Zyperns Präsident holt sich eine Abfuhr
Eine deutliche Abfuhr holte sich dagegen der zyprische Präsident Nikos Anastasiades mit dem Versuch, die Bedingungen des Hilfsprogramms zu erleichtern. In einem Brief hatte er sich über die einschneidenden Bedingungen beschwert und auf die starke Rezession im Land verwiesen. Ende März hatten die Eurozone, die Europäische Zentralbank (EZB) und der Internationale Währungsfonds (IWF) ein Kreditpaket für Zypern geschnürt. Zypern musste sich im Gegenzug zu drastischen Reformen und Sparmaßnahmen verpflichten. Die Österreicherin Maria Fekter nannte Anastasiades' Äußerung in ironischem Ton "mutig" und erinnerte ihn daran, dass der Vertrag, "den wir geschlossen haben, durch die nationalen Parlamente, auch durch das Parlament in Zypern gegangen ist". Sie kenne keine bessere Lösung als die gefundene. Und mit dieser Meinung stand sie nicht allein.
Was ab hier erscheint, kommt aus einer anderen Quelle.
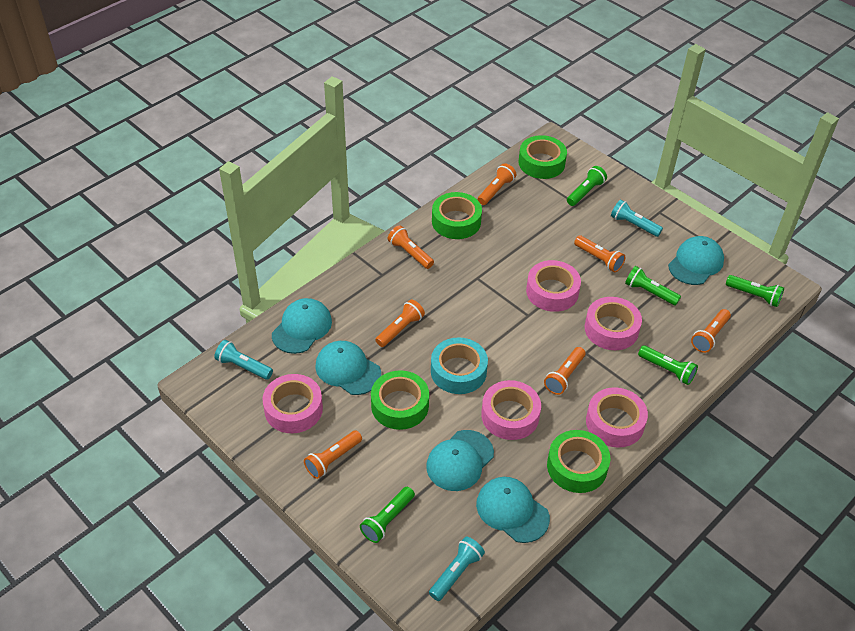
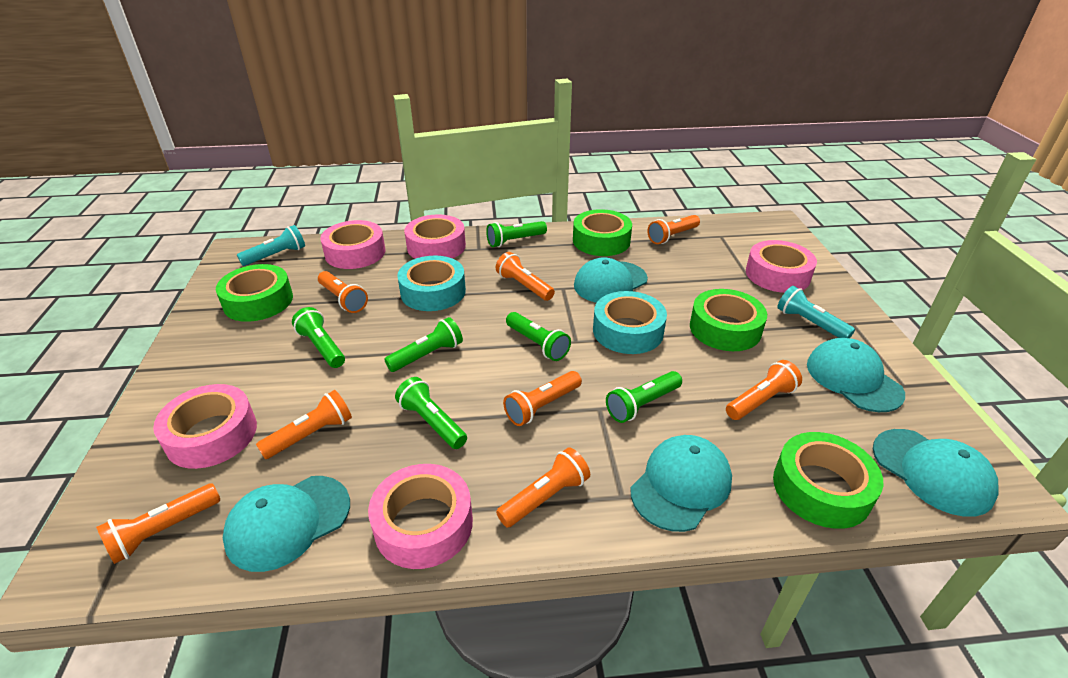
green flashlight: [360,487,415,543] [567,166,607,206] [625,266,681,306] [638,345,698,385] [726,275,784,307] = 5 -> [292,307,345,368] [384,317,463,372] [395,377,467,449] [486,221,547,247] [506,312,571,361] [606,371,682,423] = 6
orange flashlight: [304,430,362,479] [375,299,425,347] [387,225,434,269] [478,163,516,205] [544,347,586,395] [574,236,625,272] [691,309,731,353] = 7 -> [96,483,220,564] [256,390,352,459] [318,271,368,313] [496,252,555,301] [496,447,590,528] [503,371,582,426] [647,215,700,244] [726,360,802,420] = 8
turquoise flashlight: [214,340,273,380] [429,537,485,601] [611,199,663,237] = 3 -> [237,225,305,266] [777,286,855,338] = 2
turquoise tape: [431,337,488,394] = 1 -> [397,256,466,311] [593,291,667,354] = 2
Das deutsche EZB-Direktoriumsmitglied Jörg Asmussen sieht "keine machbare Alternative dazu, jetzt die Strategie des Hilfsprogramms hundertprozentig umzusetzen". Kurz und deutlich drückte sich auch EU-Währungskommissar Olli Rehn aus: "Wir haben erst kürzlich das Hilfsprogramm für Zypern vereinbart. Und wir werden aufgrund dieses Programms arbeiten." Das scheint gewirkt zu haben. Nach den Worten Dijsselbloems hat die zyprische Regierung zugesagt, das Programm umzusetzen.